What should you do if your kid is not gregarious, outgoing and outspoken? We asked experts to help.india Updated: Jan 16, 2010 20:03 IST
We’ve all heard of the maxim that children should be seen and not heard, but these days, most parents want their kids to be both seen and heard. Gone is the period when being shy was seen as a virtue – now most parents get upset if their child is not gregarious, outgoing and outspoken, and are not above seeking professional help in such a situation. So what can you do if your child is shy?
Don't be pushy
Dr Prasanna Tendulkar, consultant psychiatrist at Sanjeevani Hospital, Andheri, Mumbai, agrees that parents these days are less likely to be content if their child is shy or introverted. “Because there are fewer kids in families these days, there is a lot more focus on children right now,” explains Dr Rachna Singh of Artemis Health Institute, Gurgaon. “Also, since kids these days grow up more or less without the benefit of siblings or extended families, they have no real role models. A child who lives alone at home with parents cannot observe and copy an older sibling when it comes to social interaction. Also, in a nuclear family, kids tend to cling to their parents, and that makes them shy in social situations.”
Both experts agree that they do come across parents who approach them with the complaint that their kids are too introverted, do not mix socially, or speak up and interact in school. However, Dr Tendulkar adds, “We must make a distinction between kids who are inherently shy and kids whose shyness is apparent only in social situations. Intervention is needed only when pathological depression, expressed as extreme shyness, is diagnosed.”
Dr Singh has a word of advice to offer. “Never mention to your child that shyness is a negative trait,” she explains, “This will discourage children – the idea is to create subtle changes in the environment so that a child’s personality gradually changes.”
Set good examples
Before one begins to change any facet of a child’s character, Dr Tendulkar cautions, “Remember that a child’s personality develops over a period of time. Until that happens, it could be counter-productive to push a child.”
What parents can do, advises Dr Singh, is create an healthy environment for the child at school and at home. “In today’s environment, it is not desirable for anyone, and particularly a child, to be a backbencher in any respect. Being shy prejudices you with regards to family and work life as well,” explains Dr Singh, “So, work on developing the child’s personality by providing the correct inputs.

# [EXERCISE GOAL]
Can you update the article on shy children, starting with "Dr Singh has" and going on through "the correct inputs.", so that "backbencher" is replaced by "wallflower"? The rows have no connection to the article on shy children.

# [LISTED RECORDS]
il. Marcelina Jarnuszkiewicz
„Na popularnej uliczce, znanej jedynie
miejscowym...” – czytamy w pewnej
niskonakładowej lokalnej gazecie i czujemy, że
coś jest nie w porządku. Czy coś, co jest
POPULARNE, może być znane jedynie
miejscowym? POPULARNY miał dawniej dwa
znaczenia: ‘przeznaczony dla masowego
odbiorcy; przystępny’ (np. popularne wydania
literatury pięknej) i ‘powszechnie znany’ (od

==

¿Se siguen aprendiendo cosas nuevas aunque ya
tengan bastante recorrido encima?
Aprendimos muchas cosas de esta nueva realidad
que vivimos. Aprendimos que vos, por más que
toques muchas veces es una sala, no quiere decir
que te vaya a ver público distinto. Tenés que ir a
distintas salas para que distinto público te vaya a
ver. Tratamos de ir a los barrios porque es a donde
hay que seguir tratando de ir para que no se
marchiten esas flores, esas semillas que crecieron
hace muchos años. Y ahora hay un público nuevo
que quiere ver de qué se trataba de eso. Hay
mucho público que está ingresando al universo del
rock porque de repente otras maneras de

* * *

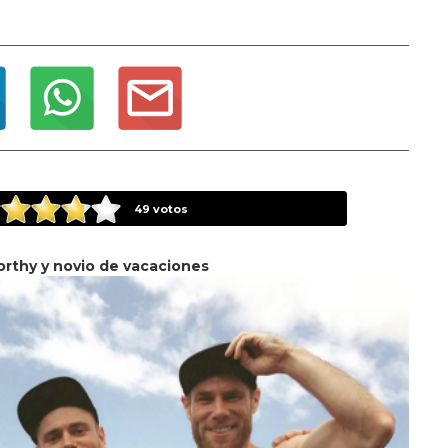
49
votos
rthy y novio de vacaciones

# [EXERCISE RESPONSE]
Dr Singh has a word of advice to offer. “Never mention to your child that shyness is a negative trait,” she explains, “This will discourage children – the idea is to create subtle changes in the environment so that a child’s personality gradually changes.”
Set good examples
Before one begins to change any facet of a child’s character, Dr Tendulkar cautions, “Remember that a child’s personality develops over a period of time. Until that happens, it could be counter-productive to push a child.”
What parents can do, advises Dr Singh, is create an healthy environment for the child at school and at home. “In today’s environment, it is not desirable for anyone, and particularly a child, to be a wallflower in any respect. Being shy prejudices you with regards to family and work life as well,” explains Dr Singh, “So, work on developing the child’s personality by providing the correct inputs.